### Task requirements
Rewrite the stretch from the start of the rows through the line that contains "magnetic north.", replacing every "indicator" with "display" and leaving everything else unchanged.

### Data listing
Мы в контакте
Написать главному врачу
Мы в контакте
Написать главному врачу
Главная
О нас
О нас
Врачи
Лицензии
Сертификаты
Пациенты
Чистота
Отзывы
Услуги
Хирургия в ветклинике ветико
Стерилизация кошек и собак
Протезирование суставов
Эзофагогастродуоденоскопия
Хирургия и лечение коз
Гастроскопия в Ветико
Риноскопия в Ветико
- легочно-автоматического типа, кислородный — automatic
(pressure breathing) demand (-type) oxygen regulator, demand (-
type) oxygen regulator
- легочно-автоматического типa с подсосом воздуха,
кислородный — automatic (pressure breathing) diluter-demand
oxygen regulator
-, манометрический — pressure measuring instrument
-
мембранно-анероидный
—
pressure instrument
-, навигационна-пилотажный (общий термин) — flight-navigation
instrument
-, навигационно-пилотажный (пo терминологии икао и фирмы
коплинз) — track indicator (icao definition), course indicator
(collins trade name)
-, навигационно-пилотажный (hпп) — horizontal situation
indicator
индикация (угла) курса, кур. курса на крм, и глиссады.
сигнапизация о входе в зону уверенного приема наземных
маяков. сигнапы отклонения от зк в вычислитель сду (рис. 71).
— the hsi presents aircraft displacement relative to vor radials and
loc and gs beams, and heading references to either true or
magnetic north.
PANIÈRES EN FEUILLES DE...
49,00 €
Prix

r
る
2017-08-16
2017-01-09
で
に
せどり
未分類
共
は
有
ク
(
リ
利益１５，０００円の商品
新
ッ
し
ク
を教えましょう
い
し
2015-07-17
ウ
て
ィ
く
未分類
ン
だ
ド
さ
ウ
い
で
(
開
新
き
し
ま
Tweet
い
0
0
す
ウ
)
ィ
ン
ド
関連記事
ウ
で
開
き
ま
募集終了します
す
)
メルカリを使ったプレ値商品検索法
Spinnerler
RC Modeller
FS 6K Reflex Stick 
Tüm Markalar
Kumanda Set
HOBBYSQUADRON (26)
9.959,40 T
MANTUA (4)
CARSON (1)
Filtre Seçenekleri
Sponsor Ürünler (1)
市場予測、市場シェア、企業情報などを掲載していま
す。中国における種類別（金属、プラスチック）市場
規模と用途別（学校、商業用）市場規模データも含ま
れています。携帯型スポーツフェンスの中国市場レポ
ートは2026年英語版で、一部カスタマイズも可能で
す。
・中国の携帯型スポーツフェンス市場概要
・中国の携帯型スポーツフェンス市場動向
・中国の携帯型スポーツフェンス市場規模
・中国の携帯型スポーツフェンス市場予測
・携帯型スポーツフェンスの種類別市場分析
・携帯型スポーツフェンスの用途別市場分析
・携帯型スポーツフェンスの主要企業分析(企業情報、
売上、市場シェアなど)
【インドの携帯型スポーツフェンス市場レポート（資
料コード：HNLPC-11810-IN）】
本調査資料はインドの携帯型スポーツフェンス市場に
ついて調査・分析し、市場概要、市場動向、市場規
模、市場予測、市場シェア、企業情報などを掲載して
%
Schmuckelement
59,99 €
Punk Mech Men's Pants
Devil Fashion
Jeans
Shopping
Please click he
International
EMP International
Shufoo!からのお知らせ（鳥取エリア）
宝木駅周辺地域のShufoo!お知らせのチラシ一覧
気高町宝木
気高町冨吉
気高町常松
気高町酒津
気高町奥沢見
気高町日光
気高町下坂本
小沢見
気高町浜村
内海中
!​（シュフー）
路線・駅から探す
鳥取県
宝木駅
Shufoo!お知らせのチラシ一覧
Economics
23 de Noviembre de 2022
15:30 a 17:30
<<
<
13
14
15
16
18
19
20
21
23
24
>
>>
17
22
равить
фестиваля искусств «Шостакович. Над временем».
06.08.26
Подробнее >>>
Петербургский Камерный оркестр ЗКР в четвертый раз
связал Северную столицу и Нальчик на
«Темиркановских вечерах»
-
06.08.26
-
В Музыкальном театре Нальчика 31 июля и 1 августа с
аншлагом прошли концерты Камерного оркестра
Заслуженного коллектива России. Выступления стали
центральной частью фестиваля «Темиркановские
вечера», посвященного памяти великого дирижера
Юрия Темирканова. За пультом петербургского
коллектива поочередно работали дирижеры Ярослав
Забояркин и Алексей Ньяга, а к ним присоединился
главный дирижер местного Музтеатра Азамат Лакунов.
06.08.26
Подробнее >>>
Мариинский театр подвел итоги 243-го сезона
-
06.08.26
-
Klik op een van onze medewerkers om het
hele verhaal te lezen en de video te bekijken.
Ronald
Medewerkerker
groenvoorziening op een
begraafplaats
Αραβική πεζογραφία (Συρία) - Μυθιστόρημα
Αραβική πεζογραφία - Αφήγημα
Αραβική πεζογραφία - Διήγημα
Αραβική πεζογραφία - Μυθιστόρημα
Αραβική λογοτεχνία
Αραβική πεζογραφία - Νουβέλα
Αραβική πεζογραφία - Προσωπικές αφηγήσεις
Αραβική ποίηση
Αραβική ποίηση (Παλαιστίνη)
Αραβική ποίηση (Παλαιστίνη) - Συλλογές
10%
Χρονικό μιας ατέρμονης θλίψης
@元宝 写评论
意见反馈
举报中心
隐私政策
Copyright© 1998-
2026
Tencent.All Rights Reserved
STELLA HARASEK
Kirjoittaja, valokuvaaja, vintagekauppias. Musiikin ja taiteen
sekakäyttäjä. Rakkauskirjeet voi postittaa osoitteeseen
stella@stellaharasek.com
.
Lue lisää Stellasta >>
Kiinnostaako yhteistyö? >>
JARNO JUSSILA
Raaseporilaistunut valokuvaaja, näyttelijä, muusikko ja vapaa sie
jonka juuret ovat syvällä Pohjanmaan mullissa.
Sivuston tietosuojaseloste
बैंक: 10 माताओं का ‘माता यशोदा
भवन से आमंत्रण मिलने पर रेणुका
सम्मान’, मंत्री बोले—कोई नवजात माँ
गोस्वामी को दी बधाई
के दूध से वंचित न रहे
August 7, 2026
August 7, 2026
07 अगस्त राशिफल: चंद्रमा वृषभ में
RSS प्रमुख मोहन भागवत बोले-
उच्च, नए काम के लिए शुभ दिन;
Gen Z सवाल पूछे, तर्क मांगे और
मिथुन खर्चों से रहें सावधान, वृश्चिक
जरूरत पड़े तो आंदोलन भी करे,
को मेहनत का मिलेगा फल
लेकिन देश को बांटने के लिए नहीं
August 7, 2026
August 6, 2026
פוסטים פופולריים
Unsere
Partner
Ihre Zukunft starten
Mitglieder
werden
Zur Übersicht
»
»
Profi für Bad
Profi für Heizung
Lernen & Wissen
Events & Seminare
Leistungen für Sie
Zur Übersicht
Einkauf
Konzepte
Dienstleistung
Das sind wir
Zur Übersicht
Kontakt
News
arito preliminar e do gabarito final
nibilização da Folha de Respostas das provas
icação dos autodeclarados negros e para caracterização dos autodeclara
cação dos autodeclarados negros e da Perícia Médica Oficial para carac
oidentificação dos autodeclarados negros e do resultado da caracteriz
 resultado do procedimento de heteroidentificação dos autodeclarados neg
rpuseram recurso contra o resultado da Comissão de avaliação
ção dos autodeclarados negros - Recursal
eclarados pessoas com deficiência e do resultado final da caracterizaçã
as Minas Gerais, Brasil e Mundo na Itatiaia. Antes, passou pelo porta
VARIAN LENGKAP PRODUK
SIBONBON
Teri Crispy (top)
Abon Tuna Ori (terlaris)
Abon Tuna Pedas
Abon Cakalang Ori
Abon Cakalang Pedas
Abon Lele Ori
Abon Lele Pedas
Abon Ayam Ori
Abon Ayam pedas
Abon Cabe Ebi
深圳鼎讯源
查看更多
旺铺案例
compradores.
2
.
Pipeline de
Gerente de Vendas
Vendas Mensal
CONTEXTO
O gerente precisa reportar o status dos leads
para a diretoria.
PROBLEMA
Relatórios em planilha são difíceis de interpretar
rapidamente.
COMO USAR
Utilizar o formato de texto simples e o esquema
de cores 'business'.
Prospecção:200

### Finished task
Мы в контакте
Написать главному врачу
Мы в контакте
Написать главному врачу
Главная
О нас
О нас
Врачи
Лицензии
Сертификаты
Пациенты
Чистота
Отзывы
Услуги
Хирургия в ветклинике ветико
Стерилизация кошек и собак
Протезирование суставов
Эзофагогастродуоденоскопия
Хирургия и лечение коз
Гастроскопия в Ветико
Риноскопия в Ветико
- легочно-автоматического типа, кислородный — automatic
(pressure breathing) demand (-type) oxygen regulator, demand (-
type) oxygen regulator
- легочно-автоматического типa с подсосом воздуха,
кислородный — automatic (pressure breathing) diluter-demand
oxygen regulator
-, манометрический — pressure measuring instrument
-
мембранно-анероидный
—
pressure instrument
-, навигационна-пилотажный (общий термин) — flight-navigation
instrument
-, навигационно-пилотажный (пo терминологии икао и фирмы
коплинз) — track display (icao definition), course display
(collins trade name)
-, навигационно-пилотажный (hпп) — horizontal situation
display
индикация (угла) курса, кур. курса на крм, и глиссады.
сигнапизация о входе в зону уверенного приема наземных
маяков. сигнапы отклонения от зк в вычислитель сду (рис. 71).
— the hsi presents aircraft displacement relative to vor radials and
loc and gs beams, and heading references to either true or
magnetic north.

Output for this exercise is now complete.